> EXCERPTED TEXT:
Lessons from a Horse: Self-Responsibility


Self-responsibility has been a topic of particular interest to me over the last several months, and really over the last several years.

Barbara K. Rector, the grandmother of equine-assisted therapy and learning, created a brilliant safety agreement focused on self-responsibility. The safety agreement goes like this: “I agree to take responsibility for myself today and by doing so I contribute to the safety of the group” (Barbara K. Rector, Adventures in Awareness: Learning with the Help of Horses).

Horses live by this agreement of self-responsibility. Within a horse herd (a community of horses) there is a lead horse, always female, who embodies this concept. A lead horse does not expend more energy than necessary. A lead horse takes care of herself so that if a threat arises, she is available for the safety of the herd.

As leaders and followers in our own lives, there are vast opportunities for learning self-responsibility from the horses.

I recently attended Aimee Brimhall’s clinic where she deeply explored this concept in the horse/human relationship. She explained that when “training” a horse, we often take the responsibility away from the horse to make their own choices, to learn, and to develop their confidence.

This really hit home for me in relationship with my horse, Justice, as I realized that I have been holding all the responsibility. As Justice is an adolescent dominant in his herd, he is happy for me to take the responsibility because it means he gets to use less energy and has to do less work! Guess what this means for me?? I have to use more energy and do more work!

So, I began asking myself the question, how do I take responsibility for myself? Creating an opportunity for him to become responsible for himself and arrive in collaborative partnership together.

I started thinking about how this mirrors human relationships and asking myself questions like: Where am I taking on too much responsibility? Where am I expending extra energy? Where might I be limiting other’s growth by being overly responsible? And, of course, there’s the flip side, of letting others take responsibility for you. Perhaps limiting your voice from speaking up or setting healthy boundaries for yourself. How does this show up for you? Do you tend to let other’s take the responsibility? Or are you the bearer of all responsibility?

> DATA EXTRACT:
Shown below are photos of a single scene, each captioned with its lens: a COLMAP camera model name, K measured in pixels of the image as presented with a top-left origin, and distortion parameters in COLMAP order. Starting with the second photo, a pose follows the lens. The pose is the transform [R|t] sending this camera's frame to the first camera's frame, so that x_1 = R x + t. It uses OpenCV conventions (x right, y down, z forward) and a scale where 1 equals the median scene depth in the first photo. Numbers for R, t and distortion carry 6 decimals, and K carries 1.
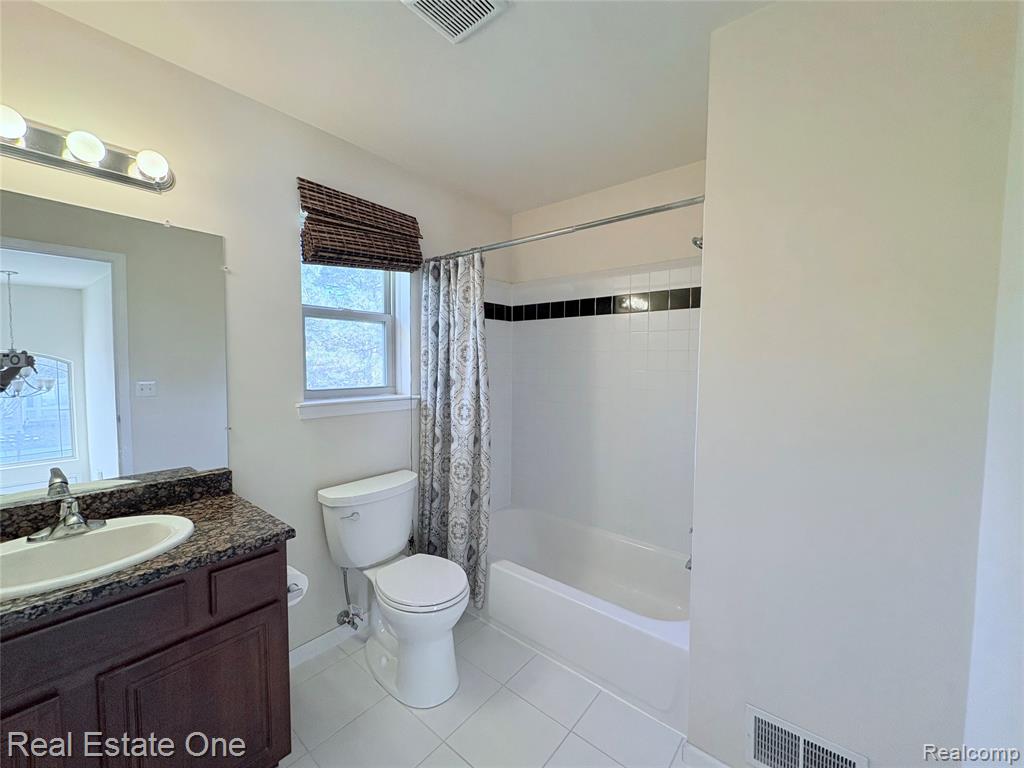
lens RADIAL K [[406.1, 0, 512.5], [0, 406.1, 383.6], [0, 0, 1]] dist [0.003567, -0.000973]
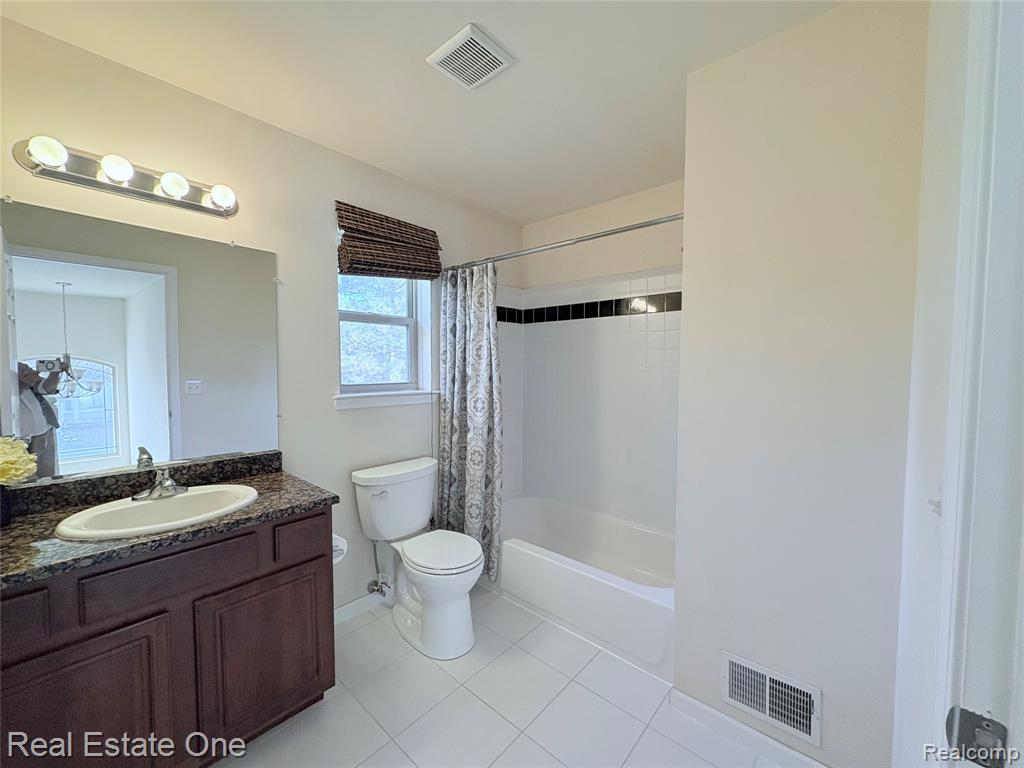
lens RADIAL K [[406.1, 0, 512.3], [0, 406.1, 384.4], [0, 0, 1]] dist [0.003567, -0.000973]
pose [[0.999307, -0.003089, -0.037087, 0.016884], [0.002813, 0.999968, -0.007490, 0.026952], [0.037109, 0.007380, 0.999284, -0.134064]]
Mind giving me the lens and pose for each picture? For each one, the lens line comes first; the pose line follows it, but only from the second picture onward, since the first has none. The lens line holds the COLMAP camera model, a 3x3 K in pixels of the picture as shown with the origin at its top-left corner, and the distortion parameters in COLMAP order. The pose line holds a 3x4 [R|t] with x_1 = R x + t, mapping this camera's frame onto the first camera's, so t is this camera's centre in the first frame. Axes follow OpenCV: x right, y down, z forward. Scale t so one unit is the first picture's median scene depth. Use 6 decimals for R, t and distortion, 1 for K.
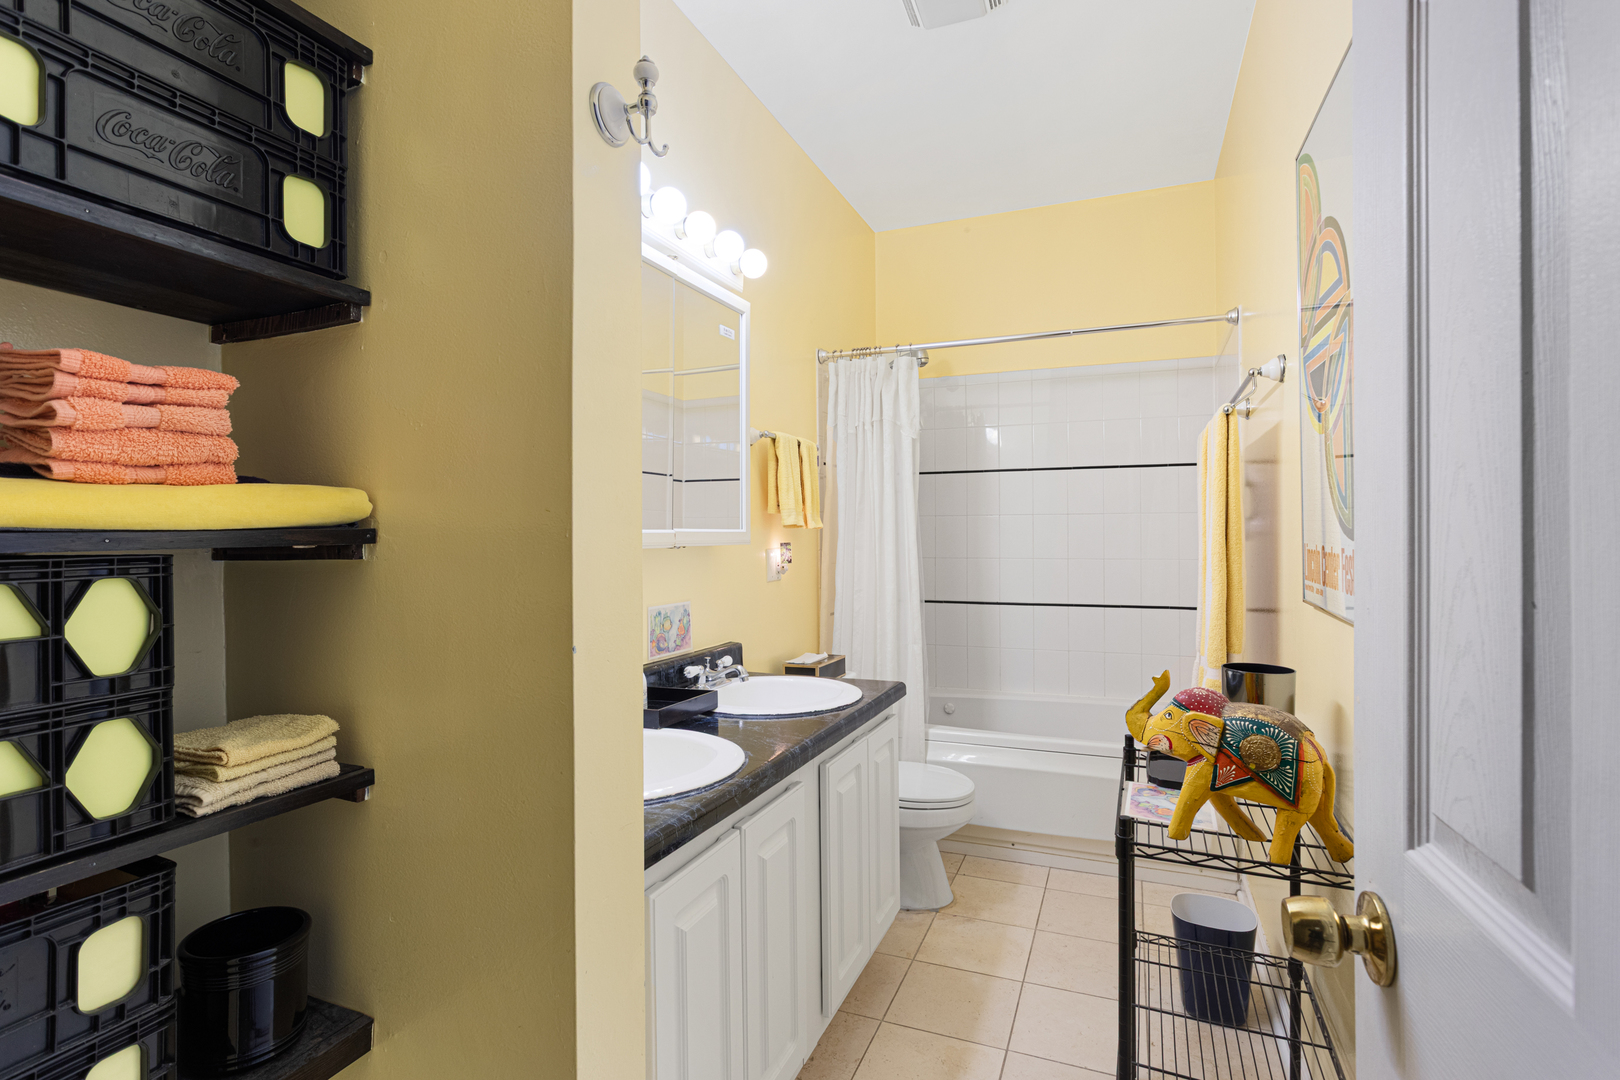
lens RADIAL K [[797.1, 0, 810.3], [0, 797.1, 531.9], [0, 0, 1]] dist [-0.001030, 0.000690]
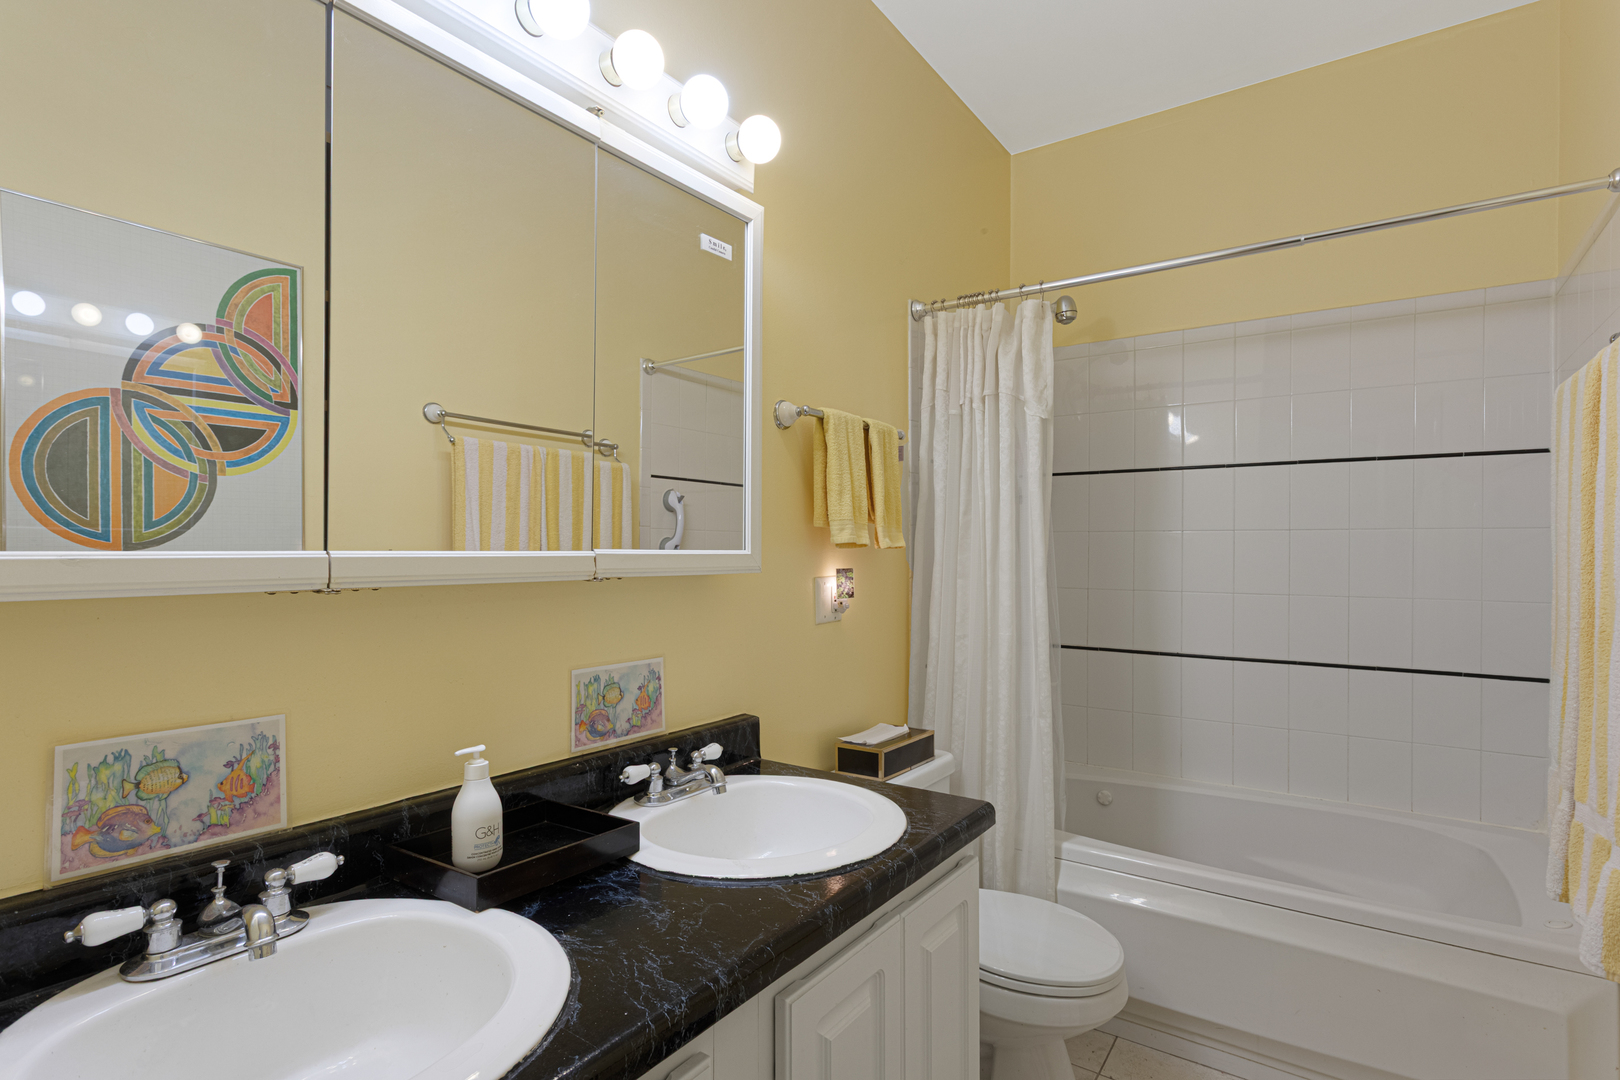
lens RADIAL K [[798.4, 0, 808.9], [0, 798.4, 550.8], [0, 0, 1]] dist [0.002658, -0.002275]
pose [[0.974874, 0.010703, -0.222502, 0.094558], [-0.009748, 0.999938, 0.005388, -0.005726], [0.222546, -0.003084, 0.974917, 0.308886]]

> PROBLEMS AND TASKS:
1) In the essay on self-responsibility learned from horses, rewrite the paragraph beginning "Horses live by this agreement" as a short bulleted list that keeps its main facts.
2) Carry on the essay on self-responsibility learned from horses, starting right after its final sentence.

> ANSWERS BY ITEM:
1)
- Horses live by the agreement of self-responsibility.
- A horse herd, or community of horses, has a lead horse, always female, who embodies this concept.
- The lead horse does not expend more energy than necessary.
- She takes care of herself so that she is available for the herd's safety if a threat arises.

2)
Thinking about this in many different types of human relationships—parent/child relationships, child/parent relationships, friendships, colleague relationships, and let’s not forget intimate relationships and partnerships. How do we arrive into roles of taking responsibility or letting other’s hold responsibility?

Moving forward, I see huge opportunities for exploring and embodying this idea, starting with a few step process:

  1. Check in with self: Where am I at right now? What am I feeling? What are my expectations in this situation?

  2. Find your presence and grounding: Bring attention to your breathing and heart. What am I sensing?

  3. Identify your opening/invitation: From your heart allow this invitation to arise. What is my request in this situation?

  4. Share your invitation with another: I am experiencing ___________ would you be open to _____________?

  5. Allow the other to step into the opening on their own timing, of their own accord.

Some key elements to notice here include how to not judge yourself in the process, how to not judge other’s response to your invitation, and how to be patient with everyone’s learning. This is ultimately where we can learn, grow, and experience our own life lessons.

This concept might feel both simple and complex at the same time. I hope it provides you with some food for thought regarding your relationships to self and others. If you or a loved one could use a little extra support exploring this deep concept, please feel free to reach out to the Wish Fulfilling Tree to learn more animal-assisted therapy for children, teens, and families in Sonoma County.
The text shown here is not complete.